Strengths of this study include a large population-based sample of cancer survivors from different cancer sites, spanning from 2 weeks to 12 years since diagnosis, and our use of validated HRQoL measures, and clinical cut-off values tailored to each functioning and symptom. In addition, we included information on clinical characteristics and income through linkage to the NCR.

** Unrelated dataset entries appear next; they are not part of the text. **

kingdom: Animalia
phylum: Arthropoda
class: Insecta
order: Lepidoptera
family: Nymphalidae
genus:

Some limitations should be noted. First, with the cross-sectional design, we cannot determine changes in HRQoL over time. To identify specific groups of cancer survivors at risk for persistent impaired HRQoL, longitudinal data are required. Second, the SEP indicator income was based on average income levels from 2016 of a residential area at the time of cancer diagnosis, measured by street-level postal-codes. Survivors might thus have been incorrectly classified in terms of income, especially if they have moved residence after their cancer diagnosis. Furthermore, we do not have information on the stability of the median household income in the inclusion period between 2009 and 2015. However, SEP is a complex concept and can be measured in different ways. In the present study, we found that both education and income as indicators of SEP were related to the risk of impaired HRQoL. Even though educational level was self-reported, and income was based on information from Statistics Netherlands, analyses gave similar results. Hence, both indicators provided appropriate measures of SEP, at least in a Dutch context. Third, reporting might differ by factors associated with participating in the questionnaire, such as age, income, and education. Cancer survivors with short education and low income were underrepresented in our study population, and thus, our results might be affected by a socioeconomic bias in the response rate of the questionnaire. We expect that the overall HRQoL scores would have been even lower if more survivors with low SEP had participated. Fourth, even though we matched cancer survivors with cancer-free individuals on age and sex, the mean age of cancer survivors was 6 years older than that of cancer-free individuals. We therefore still adjusted the analyses for age, keeping the impact on our findings to a minimum. Fifth, we could not ascertain when people were diagnosed with comorbid disorders in relation to their cancer diagnosis. Therefore, we cannot conclude whether impaired HRQoL is solely due to comorbidity, cancer, cancer treatment, or a combination thereof.

Conclusion

Even in a country with equal access to healthcare, socioeconomic differences in the risk of impaired HRQoL at clinically relevant levels among cancer survivors exist. Identifying survivors with impaired HRQoL by routine screening and needs assessment is crucial to ensure adequate supportive care and prevent a broadening of socioeconomic inequalities. Long-term health outcomes of survivors with low SEP may be maximized by devoting extra attention to this group of survivors in the years following cancer treatment.